Lazarus served as president of the National Cartoonists Society for two consecutive terms, from 1989 to 1993.

==Books==
His novel The Boss Is Crazy, Too (Dial, 1963) concerns Carson Hemple, art director of a comic-book and confession-magazine publishing company, who is told by the owner to help force the company into bankruptcy, and who responds with inventive embezzlement schemes. The book was inspired by his time at Toby Press.

The Neighborhood Watch (Doubleday, 1986) is about an impoverished Brooklyn writer who steals from his wealthy neighbors. Its protagonist, widowed father Loring Neiman, having turned to burglary when his book is rejected, discovers he has a knack for it. He prepares to give up the criminal life after becoming romantically involved with a married woman, but a criminally inclined neighbor coerces him into one purportedly final robbery. It was optioned for a movie.

==Awards==
Lazarus won the National Cartoonists Society's award for Newspaper Strip, Humor, in 1973 and 1979, both times for Miss Peach.

He won the Reuben Award for Outstanding Cartoonist of the Year, for Miss Peach, in 1981, and the organization's Silver T-Square Award in 2000.

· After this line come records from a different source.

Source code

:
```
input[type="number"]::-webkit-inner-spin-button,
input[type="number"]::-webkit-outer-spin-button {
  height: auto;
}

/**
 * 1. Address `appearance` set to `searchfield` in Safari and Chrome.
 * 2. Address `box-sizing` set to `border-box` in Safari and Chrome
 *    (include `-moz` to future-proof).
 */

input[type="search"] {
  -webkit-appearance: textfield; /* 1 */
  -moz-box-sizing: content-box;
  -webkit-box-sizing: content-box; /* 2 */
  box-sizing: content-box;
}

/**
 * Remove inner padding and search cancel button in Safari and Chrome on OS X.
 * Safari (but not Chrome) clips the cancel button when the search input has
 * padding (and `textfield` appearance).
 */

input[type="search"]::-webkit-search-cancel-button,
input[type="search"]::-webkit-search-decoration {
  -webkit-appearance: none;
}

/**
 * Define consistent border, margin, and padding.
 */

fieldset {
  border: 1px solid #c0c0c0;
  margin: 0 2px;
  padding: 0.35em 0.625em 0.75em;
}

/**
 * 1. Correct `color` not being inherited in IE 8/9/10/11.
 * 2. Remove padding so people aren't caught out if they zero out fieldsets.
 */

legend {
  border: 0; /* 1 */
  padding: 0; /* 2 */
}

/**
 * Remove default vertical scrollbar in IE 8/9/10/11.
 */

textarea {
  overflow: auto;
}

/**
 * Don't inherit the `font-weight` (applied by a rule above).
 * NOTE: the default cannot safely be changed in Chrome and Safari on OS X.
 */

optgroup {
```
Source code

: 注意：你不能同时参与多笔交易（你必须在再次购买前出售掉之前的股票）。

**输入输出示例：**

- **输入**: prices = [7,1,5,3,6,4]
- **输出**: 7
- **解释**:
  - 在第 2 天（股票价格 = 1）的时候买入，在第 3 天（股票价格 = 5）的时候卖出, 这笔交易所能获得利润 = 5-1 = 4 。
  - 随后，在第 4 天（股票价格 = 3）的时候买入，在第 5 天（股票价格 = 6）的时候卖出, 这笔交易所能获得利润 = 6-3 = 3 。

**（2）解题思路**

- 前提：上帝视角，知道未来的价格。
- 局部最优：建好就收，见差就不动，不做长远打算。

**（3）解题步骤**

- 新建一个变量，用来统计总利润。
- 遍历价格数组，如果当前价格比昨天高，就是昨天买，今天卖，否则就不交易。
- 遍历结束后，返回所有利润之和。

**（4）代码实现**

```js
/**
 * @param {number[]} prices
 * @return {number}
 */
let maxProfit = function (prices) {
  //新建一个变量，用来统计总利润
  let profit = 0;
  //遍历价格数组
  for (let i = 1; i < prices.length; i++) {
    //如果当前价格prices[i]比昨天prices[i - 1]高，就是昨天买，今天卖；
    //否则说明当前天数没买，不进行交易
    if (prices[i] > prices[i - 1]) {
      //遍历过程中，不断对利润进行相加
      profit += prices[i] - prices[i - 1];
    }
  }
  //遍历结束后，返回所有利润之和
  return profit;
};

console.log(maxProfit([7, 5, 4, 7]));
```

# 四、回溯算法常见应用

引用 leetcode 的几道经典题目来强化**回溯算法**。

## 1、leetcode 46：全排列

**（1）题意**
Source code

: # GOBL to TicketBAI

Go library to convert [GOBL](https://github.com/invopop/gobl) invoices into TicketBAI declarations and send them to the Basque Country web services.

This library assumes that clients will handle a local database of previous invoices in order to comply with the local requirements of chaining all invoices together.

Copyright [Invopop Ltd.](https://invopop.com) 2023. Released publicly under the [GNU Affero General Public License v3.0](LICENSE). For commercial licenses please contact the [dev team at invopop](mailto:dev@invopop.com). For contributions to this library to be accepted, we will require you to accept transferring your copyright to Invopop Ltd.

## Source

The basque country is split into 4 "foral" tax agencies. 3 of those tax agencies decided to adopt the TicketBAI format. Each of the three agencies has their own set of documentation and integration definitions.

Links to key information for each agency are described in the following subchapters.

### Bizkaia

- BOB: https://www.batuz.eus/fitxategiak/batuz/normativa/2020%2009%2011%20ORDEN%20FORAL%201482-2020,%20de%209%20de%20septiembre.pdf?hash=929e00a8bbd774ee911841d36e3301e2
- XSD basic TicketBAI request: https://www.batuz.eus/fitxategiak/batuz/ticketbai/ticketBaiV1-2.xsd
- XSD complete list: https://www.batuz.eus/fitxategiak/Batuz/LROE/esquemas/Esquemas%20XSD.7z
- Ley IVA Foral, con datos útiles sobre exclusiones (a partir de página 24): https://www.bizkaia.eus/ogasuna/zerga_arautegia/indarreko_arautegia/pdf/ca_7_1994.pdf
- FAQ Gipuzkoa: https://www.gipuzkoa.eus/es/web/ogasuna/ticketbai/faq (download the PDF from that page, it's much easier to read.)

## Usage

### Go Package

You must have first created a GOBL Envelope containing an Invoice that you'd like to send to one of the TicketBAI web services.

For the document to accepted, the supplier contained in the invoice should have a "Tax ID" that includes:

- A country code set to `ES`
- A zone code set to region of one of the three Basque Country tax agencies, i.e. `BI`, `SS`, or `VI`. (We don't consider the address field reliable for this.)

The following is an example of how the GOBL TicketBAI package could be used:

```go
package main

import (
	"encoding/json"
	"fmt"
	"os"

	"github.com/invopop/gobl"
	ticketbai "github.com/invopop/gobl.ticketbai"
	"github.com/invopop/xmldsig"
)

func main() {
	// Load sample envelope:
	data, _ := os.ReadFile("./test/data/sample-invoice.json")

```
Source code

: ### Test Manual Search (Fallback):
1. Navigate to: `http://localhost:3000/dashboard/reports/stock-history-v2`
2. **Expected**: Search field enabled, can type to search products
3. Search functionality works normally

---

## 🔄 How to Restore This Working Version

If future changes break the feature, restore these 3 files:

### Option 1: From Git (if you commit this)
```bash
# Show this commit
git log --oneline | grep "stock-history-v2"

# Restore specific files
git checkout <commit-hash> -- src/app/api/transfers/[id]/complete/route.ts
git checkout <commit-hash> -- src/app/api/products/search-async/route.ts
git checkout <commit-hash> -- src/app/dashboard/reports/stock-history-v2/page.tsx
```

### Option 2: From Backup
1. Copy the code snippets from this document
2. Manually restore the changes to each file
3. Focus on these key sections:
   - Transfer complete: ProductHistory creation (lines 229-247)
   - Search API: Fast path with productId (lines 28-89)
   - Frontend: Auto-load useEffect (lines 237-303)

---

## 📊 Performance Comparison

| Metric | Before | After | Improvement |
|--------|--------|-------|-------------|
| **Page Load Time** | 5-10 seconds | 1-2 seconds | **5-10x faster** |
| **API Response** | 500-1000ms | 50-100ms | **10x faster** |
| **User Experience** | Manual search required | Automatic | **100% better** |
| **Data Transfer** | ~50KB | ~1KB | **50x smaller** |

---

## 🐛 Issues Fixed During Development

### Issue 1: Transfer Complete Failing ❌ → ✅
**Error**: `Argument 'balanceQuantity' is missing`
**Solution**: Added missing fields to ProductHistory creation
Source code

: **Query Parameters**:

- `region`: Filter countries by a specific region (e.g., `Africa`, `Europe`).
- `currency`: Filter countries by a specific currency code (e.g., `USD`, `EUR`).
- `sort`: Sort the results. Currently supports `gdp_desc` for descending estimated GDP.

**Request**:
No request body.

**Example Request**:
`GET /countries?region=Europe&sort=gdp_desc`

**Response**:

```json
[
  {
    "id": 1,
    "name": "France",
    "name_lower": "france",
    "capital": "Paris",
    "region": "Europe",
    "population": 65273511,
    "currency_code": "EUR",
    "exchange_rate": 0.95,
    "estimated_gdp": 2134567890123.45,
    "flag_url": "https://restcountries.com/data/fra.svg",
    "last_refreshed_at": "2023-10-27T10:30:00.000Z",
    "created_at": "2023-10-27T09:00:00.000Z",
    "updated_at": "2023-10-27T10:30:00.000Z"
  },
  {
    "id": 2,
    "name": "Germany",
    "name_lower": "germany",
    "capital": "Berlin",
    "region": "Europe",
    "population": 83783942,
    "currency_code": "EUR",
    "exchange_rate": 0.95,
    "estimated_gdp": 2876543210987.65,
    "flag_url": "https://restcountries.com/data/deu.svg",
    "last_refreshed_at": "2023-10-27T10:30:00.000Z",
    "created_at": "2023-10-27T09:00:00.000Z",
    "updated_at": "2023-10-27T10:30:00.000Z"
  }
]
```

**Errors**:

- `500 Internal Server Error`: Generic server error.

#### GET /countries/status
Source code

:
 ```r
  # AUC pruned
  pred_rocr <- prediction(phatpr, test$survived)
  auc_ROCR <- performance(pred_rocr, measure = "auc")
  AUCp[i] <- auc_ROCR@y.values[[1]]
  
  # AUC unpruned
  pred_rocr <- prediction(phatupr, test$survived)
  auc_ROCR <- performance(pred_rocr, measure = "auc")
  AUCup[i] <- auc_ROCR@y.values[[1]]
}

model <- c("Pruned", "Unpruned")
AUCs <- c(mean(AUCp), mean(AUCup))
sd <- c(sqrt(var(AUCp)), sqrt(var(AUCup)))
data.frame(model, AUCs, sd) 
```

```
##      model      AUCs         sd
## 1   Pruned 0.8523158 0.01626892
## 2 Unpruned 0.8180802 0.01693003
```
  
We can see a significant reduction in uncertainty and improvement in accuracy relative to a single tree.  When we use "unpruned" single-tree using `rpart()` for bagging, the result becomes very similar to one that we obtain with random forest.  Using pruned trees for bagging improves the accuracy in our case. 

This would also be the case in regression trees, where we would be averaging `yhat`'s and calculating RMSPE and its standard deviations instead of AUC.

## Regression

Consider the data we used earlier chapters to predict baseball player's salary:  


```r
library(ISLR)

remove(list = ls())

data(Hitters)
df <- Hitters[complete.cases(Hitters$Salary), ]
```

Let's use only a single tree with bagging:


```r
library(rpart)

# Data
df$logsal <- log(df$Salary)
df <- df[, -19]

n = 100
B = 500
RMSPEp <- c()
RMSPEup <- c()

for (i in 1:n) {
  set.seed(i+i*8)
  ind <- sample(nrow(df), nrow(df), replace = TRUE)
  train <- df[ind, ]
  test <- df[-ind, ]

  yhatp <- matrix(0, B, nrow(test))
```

On January 23, 2016, Lazarus became the second recipient of the National Cartoonists Society Medal of Honor, established the year before.

==Personal life==
Lazarus was married twice, first to Eileen Lazarus, which ended in divorce; then to Sally Mitchell, daughter of comic-strip gag writer Ed Mitchell. Lazarus lived in Los Angeles from the 1970s until his death on May 24, 2016. from complications from Alzheimer's. He had three daughters, Margie, Suesan and Cathie; six grandchildren; and one great-grandson.

==In popular culture==
He made a cameo appearance in the 1992 Murder She Wrote episode "The Dead File."

His membership in Mensa was mentioned in the 1999 episode "They Saved Lisa's Brain" of The Simpsons.